Exercise description: Reproduce word for word the lines from the start of the records through the line that contains "memimpin rapat kerja FKD-MPU.", including that line.

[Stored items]

--- START ---

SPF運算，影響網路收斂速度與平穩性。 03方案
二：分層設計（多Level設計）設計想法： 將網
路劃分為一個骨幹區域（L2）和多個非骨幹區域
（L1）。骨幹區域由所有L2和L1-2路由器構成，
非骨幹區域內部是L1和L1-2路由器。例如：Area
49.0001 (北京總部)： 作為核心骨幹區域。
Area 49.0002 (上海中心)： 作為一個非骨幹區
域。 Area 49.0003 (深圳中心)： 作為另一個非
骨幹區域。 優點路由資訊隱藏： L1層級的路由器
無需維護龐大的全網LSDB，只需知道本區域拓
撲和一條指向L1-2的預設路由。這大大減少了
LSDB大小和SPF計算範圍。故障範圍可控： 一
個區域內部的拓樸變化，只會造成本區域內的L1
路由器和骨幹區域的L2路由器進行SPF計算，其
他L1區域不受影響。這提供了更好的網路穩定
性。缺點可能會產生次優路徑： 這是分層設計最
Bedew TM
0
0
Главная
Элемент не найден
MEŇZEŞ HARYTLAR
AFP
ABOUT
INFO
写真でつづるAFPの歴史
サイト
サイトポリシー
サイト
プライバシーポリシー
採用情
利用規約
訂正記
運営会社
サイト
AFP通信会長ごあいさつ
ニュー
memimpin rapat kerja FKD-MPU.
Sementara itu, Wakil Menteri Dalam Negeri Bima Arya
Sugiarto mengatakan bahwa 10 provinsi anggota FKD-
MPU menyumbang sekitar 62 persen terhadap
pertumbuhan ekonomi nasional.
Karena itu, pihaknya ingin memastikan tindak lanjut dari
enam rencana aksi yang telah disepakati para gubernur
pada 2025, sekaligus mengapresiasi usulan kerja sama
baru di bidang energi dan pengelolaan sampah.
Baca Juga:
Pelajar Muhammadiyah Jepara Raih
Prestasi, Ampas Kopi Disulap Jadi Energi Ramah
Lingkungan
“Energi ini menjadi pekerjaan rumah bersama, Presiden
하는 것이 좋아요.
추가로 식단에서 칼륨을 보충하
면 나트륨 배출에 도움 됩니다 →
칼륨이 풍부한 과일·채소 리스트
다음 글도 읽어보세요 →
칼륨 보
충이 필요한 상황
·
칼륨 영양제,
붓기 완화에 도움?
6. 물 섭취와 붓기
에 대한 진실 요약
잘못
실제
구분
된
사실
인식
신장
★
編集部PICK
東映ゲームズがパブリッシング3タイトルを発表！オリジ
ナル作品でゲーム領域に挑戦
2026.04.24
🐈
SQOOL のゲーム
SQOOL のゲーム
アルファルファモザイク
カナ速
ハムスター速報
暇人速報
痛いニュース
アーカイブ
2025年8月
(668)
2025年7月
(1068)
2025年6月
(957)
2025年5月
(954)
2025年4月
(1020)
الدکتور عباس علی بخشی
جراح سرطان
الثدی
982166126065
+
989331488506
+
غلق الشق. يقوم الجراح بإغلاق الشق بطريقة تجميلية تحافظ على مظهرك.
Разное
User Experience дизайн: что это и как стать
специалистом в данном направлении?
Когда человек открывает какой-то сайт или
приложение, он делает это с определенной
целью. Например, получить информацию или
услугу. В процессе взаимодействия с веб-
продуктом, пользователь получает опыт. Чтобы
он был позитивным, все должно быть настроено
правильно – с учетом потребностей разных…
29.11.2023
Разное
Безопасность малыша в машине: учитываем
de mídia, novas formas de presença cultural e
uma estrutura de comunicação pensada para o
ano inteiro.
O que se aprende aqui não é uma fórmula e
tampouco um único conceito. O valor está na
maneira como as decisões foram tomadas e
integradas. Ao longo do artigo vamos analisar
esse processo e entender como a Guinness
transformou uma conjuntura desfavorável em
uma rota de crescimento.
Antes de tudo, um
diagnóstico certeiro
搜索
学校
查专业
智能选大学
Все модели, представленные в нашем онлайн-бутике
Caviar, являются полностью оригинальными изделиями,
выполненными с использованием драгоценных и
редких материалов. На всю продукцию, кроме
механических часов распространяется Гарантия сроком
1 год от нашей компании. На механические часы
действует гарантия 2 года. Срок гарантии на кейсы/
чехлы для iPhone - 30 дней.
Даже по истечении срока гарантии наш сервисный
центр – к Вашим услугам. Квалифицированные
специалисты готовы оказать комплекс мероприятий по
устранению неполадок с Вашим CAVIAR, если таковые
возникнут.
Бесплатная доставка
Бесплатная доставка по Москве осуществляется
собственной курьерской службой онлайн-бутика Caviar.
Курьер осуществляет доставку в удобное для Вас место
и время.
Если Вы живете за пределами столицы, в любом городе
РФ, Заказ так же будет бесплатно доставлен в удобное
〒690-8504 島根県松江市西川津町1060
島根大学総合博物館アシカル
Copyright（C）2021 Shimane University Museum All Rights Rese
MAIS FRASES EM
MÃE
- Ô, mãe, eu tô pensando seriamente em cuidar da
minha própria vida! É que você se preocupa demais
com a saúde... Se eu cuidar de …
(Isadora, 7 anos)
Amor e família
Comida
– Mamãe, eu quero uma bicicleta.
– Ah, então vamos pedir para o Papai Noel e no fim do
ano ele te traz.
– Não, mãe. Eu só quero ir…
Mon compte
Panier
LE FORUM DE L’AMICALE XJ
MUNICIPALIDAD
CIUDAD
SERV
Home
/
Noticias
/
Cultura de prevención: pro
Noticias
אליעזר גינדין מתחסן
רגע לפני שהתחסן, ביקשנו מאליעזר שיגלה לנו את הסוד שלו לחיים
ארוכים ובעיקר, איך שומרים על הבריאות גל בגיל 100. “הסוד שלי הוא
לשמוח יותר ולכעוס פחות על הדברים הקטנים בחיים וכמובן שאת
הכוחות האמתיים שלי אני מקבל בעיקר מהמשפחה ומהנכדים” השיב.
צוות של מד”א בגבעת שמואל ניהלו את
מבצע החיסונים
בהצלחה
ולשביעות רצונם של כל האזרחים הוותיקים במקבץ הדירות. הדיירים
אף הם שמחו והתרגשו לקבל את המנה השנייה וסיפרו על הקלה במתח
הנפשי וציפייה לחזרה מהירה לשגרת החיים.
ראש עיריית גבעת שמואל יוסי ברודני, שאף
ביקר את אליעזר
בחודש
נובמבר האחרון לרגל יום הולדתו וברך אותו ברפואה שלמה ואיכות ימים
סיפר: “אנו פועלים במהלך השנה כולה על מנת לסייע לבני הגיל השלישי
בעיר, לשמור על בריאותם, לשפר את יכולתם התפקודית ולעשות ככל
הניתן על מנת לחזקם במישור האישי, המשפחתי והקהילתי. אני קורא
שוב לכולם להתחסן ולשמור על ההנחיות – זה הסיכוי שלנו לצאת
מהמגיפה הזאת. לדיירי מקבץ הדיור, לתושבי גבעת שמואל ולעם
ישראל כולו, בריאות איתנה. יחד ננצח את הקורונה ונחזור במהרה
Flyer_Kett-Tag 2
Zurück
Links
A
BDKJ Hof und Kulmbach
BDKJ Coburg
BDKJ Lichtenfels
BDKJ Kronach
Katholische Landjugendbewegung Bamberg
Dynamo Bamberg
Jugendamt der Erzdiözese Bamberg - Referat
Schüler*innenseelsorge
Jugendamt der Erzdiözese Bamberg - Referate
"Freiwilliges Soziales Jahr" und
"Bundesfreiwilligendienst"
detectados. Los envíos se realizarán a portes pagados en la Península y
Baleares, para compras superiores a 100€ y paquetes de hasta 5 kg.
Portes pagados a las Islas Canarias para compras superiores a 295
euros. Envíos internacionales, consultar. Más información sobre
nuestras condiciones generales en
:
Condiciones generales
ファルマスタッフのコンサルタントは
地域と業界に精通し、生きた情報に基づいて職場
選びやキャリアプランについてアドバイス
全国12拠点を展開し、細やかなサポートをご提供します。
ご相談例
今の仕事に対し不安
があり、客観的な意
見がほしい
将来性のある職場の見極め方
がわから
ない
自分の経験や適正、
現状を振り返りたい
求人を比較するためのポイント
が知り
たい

--- END ---

Answer to this problem:
SPF運算，影響網路收斂速度與平穩性。 03方案
二：分層設計（多Level設計）設計想法： 將網
路劃分為一個骨幹區域（L2）和多個非骨幹區域
（L1）。骨幹區域由所有L2和L1-2路由器構成，
非骨幹區域內部是L1和L1-2路由器。例如：Area
49.0001 (北京總部)： 作為核心骨幹區域。
Area 49.0002 (上海中心)： 作為一個非骨幹區
域。 Area 49.0003 (深圳中心)： 作為另一個非
骨幹區域。 優點路由資訊隱藏： L1層級的路由器
無需維護龐大的全網LSDB，只需知道本區域拓
撲和一條指向L1-2的預設路由。這大大減少了
LSDB大小和SPF計算範圍。故障範圍可控： 一
個區域內部的拓樸變化，只會造成本區域內的L1
路由器和骨幹區域的L2路由器進行SPF計算，其
他L1區域不受影響。這提供了更好的網路穩定
性。缺點可能會產生次優路徑： 這是分層設計最
Bedew TM
0
0
Главная
Элемент не найден
MEŇZEŞ HARYTLAR
AFP
ABOUT
INFO
写真でつづるAFPの歴史
サイト
サイトポリシー
サイト
プライバシーポリシー
採用情
利用規約
訂正記
運営会社
サイト
AFP通信会長ごあいさつ
ニュー
memimpin rapat kerja FKD-MPU.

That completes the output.